Sustainability Series: European airports sign NetZero2050 agreement
A number of European airports have entered an agreement to comply with the Paris Accord, thereby committing to becoming emission-free by 2050 at the latest.
The 194 airports, spread across 39 airport operators, have committed to reducing CO2 emissions under their control to zero (‘net zero’) by 2050.
Thomas Woldbye, CEO, CPH, said: “It is essential to CPH that there is now agreement at European level to live up to the Paris Accord. We launched our own climate strategy earlier in the year outlining the vision that the entire airport is emission-free by 2050. I am very satisfied to see that the parties now agree to pursue the same goal at European level. As an international airport, we operate in an international market, meaning that it does not suffice to devise ambitious climate objectives locally in Denmark. Committed international collaboration is, therefore, absolutely essential.”
Robert Sinclair, Chief Executive Officer of London City Airport, said: “I am delighted to announce this incredibly important commitment and undersign this major initiative from ACI Europe. Our industry, from global hubs to regional airports, has a long and proud history of innovating to provide better, safer and a more sustainable service for our passengers.
“This commitment is not only the right thing to do for London City Airport, but more importantly it’s the right thing for our environment and our communities. What we are doing with UK Power Networks Services as part of our current development programme demonstrates how we are putting sustainable practices at the heart of our decision making. We look forward to working with partners and thought leaders in this space as our ambition is to achieve and exceed industry standards on carbon emissions.”
Nazareno Ventola, CEO of Aeroporto G. Marconi di Bologna, said: “At Bologna Airport, we are proud to undersign this commitment and unequivocally state our engagement. We have invested significantly in environmental management over the years. We have already been working to reduce our carbon emissions since 2010 and are certified at Level ‘Reduction’ of the Airport Carbon Accreditation programme. We recognise it’s time to move up a gear in our efforts.
“We take note of the recent IPCC report and of the shift in public perception of air transport. People are demanding more ambition from government, from business, from mobility and we are keen to deliver. The NetZero2050 agreement is not a promise we take lightly and we are confident that through research and investment, knowledge exchange and partnership, we will be able to identify the best solutions to decarbonise our airport operations.”
Dr Michael Kerkloh, President of ACI EUROPE and CEO of Munich Airport, commented: “Europe’s airports have been leading climate action with annual reductions announced every year for the past decade. Forty-three of them have actually become carbon neutral, supported by the Airport Carbon Accreditation. However, the commitment brings a new dimension to this – no offsets. Crucially, with its NetZero2050 agreement, the airport industry is aligning itself with the Paris Agreement and the ambitions of the vast majority of EU countries.

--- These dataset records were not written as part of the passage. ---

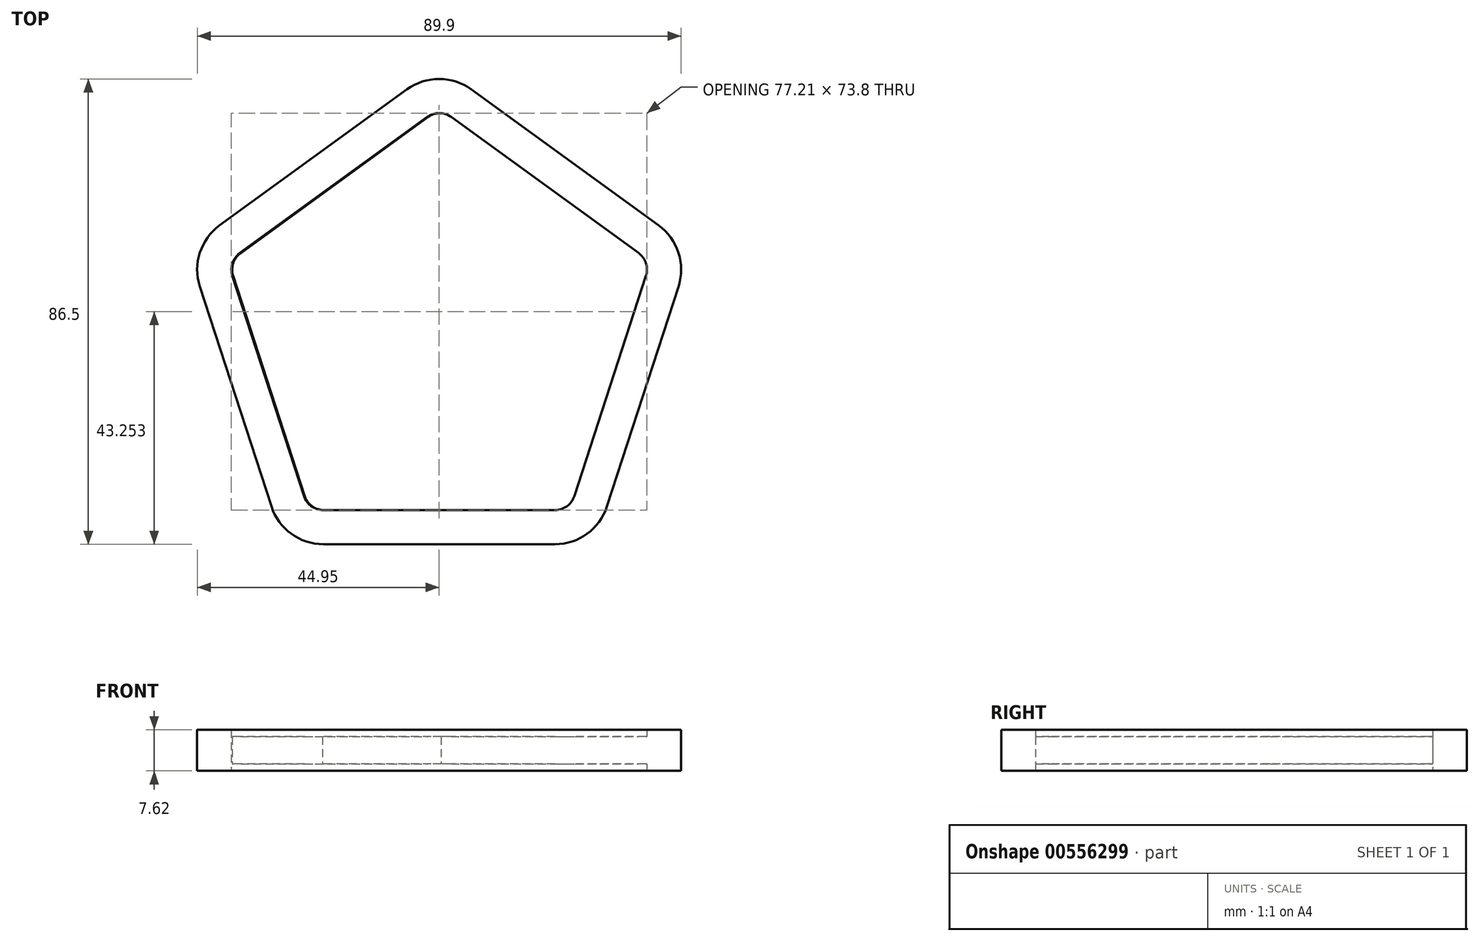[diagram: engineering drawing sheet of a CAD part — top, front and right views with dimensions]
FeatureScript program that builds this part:
annotation { "Feature Type Name" : "Feature", "Feature Type Description" : "" }
export const myFeature = defineFeature(function(context is Context, id is Id, definition is map)
    precondition{}
    {
        {
            var Q0;
            Q0=qCreatedBy(makeId("Top.planeOp"),FACE);
            var sketch = newSketch(context, id + "F0", { "sketchPlane" : qUnion([Q0])});
            skCircle(sketch, "E0.cCircle", {"center": v(0, 0) * mm, "radius": 39.76 * mm, "construction": true});
            skLineSegment(sketch, "E0.0", {"start": v(5.97, 44.8) * mm, "end": v(40.77, 19.52) * mm});
            skLineSegment(sketch, "E0.1", {"start": v(44.46, 8.17) * mm, "end": v(31.17, -32.74) * mm});
            skLineSegment(sketch, "E0.2", {"start": v(21.5, -39.76) * mm, "end": v(-21.5, -39.76) * mm});
            skLineSegment(sketch, "E0.3", {"start": v(-31.17, -32.74) * mm, "end": v(-44.46, 8.17) * mm});
            skLineSegment(sketch, "E0.4", {"start": v(-40.77, 19.52) * mm, "end": v(-5.97, 44.8) * mm});
            skPoint(sketch, "E0.0.midPoint", {"position": v(23.37, 32.16) * mm});
            skPoint(sketch, "E1.visualSharp", {"position": v(-46.74, 15.19) * mm});
            skArc(sketch, "E1.filletArc", {"start": v(-40.77, 19.52) * mm, "mid": v(-44.46, 14.44) * mm, "end": v(-44.46, 8.17) * mm});
            skPoint(sketch, "E2.visualSharp", {"position": v(0, 49.14) * mm});
            skArc(sketch, "E2.filletArc", {"start": v(5.97, 44.8) * mm, "mid": v(0, 46.74) * mm, "end": v(-5.97, 44.8) * mm});
            skPoint(sketch, "E3.visualSharp", {"position": v(46.74, 15.19) * mm});
            skArc(sketch, "E3.filletArc", {"start": v(44.46, 8.17) * mm, "mid": v(44.46, 14.44) * mm, "end": v(40.77, 19.52) * mm});
            skPoint(sketch, "E4.visualSharp", {"position": v(28.89, -39.76) * mm});
            skArc(sketch, "E4.filletArc", {"start": v(21.5, -39.76) * mm, "mid": v(27.48, -37.82) * mm, "end": v(31.17, -32.74) * mm});
            skPoint(sketch, "E5.visualSharp", {"position": v(-28.89, -39.76) * mm});
            skArc(sketch, "E5.filletArc", {"start": v(-31.17, -32.74) * mm, "mid": v(-27.48, -37.82) * mm, "end": v(-21.5, -39.76) * mm});
            skLineSegment(sketch, "E6.0", {"start": v(-25.13, -30.77) * mm, "end": v(-38.42, 10.13) * mm});
            skArc(sketch, "E6.1", {"start": v(-25.13, -30.77) * mm, "mid": v(-23.74, -32.68) * mm, "end": v(-21.5, -33.4) * mm});
            skLineSegment(sketch, "E6.2", {"start": v(21.5, -33.4) * mm, "end": v(-21.5, -33.4) * mm});
            skArc(sketch, "E6.3", {"start": v(21.5, -33.4) * mm, "mid": v(23.74, -32.68) * mm, "end": v(25.13, -30.77) * mm});
            skLineSegment(sketch, "E6.4", {"start": v(38.42, 10.13) * mm, "end": v(25.13, -30.77) * mm});
            skLineSegment(sketch, "E6.5", {"start": v(-37.03, 14.39) * mm, "end": v(-2.24, 39.67) * mm});
            skArc(sketch, "E6.6", {"start": v(2.24, 39.67) * mm, "mid": v(0, 40.4) * mm, "end": v(-2.24, 39.67) * mm});
            skLineSegment(sketch, "E6.7", {"start": v(2.24, 39.67) * mm, "end": v(37.03, 14.39) * mm});
            skArc(sketch, "E6.8", {"start": v(38.42, 10.13) * mm, "mid": v(38.42, 12.48) * mm, "end": v(37.03, 14.39) * mm});
            skArc(sketch, "E7.3", {"start": v(-37.03, 14.39) * mm, "mid": v(-38.42, 12.48) * mm, "end": v(-38.42, 10.13) * mm});
            skSolve(sketch);
        }
        {
            var Q0;
            Q0 = qSketchRegion(id + "F0", true);
            extrude(context, id + "F1", {"entities" : qUnion([Q0]), "depth" : 7.62 * mm, "offsetDistance" : 25.4 * mm});
        }
        {
            var Q0;
            Q0=qCreatedBy(makeId("Top.planeOp"),FACE);
            cPlane(context, id + "F2", {"entities" : qUnion([Q0]), "cplaneType" : CPlaneType.OFFSET, "offset" : 1.27 * mm, "width" : 152.4 * mm, "height" : 152.4 * mm});
        }
        {
            var Q0;
            Q0=qCreatedBy(id+"F2.planeOp",FACE);
            var sketch = newSketch(context, id + "F3", { "sketchPlane" : qUnion([Q0])});
            skLineSegment(sketch, "E8.0", {"start": v(-24.98, -30.79) * mm, "end": v(-38.27, 10.12) * mm});
            skArc(sketch, "E8.1", {"start": v(-24.98, -30.79) * mm, "mid": v(-23.6, -32.7) * mm, "end": v(-21.35, -33.42) * mm});
            skLineSegment(sketch, "E8.2", {"start": v(21.65, -33.42) * mm, "end": v(-21.35, -33.42) * mm});
            skArc(sketch, "E8.3", {"start": v(21.65, -33.42) * mm, "mid": v(23.9, -32.7) * mm, "end": v(25.28, -30.79) * mm});
            skLineSegment(sketch, "E8.4", {"start": v(38.57, 10.12) * mm, "end": v(25.28, -30.79) * mm});
            skLineSegment(sketch, "E8.5", {"start": v(-36.88, 14.38) * mm, "end": v(-2.09, 39.66) * mm});
            skArc(sketch, "E8.6", {"start": v(2.39, 39.66) * mm, "mid": v(0.15, 40.38) * mm, "end": v(-2.09, 39.66) * mm});
            skLineSegment(sketch, "E8.7", {"start": v(2.39, 39.66) * mm, "end": v(37.18, 14.38) * mm});
            skArc(sketch, "E8.8", {"start": v(38.57, 10.12) * mm, "mid": v(38.57, 12.47) * mm, "end": v(37.18, 14.38) * mm});
            skArc(sketch, "E9.3", {"start": v(-36.88, 14.38) * mm, "mid": v(-38.27, 12.47) * mm, "end": v(-38.27, 10.12) * mm});
            skSolve(sketch);
        }
        {
            var Q0;
            Q0 = qSketchRegion(id + "F3", true);
            extrude(context, id + "F4", {"entities" : qUnion([Q0]), "operationType" : NewBodyOperationType.ADD, "depth" : 5.08 * mm, "offsetDistance" : 25.4 * mm});
        }
    });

“Europe’s airports have already started delivering, and I am confident that many will reach net zero before 2050. There are already three net-zero airports in Europe: Luleå, Ronneby and Visby – operated by the Swedish airport operator, Swedavia. Swedavia aims to achieve net-zero emissions for all its airports including Stockholm-Arlanda by 2020 along with Hamburg airport by 2022 – while Amsterdam-Schiphol, Eindhoven and Copenhagen airports have set this goal for 2030.”
Patricia Espinosa, Executive Secretary, UN Climate Change, said: “The IPCC Special Report from October 2018 is unequivocal about the need to achieve net-zero emissions by mid-century. We need all sectors of society working towards this ultimate goal. It is therefore encouraging to see the airport industry voluntarily raising its ambitions and we look forward to working with this vital sector.”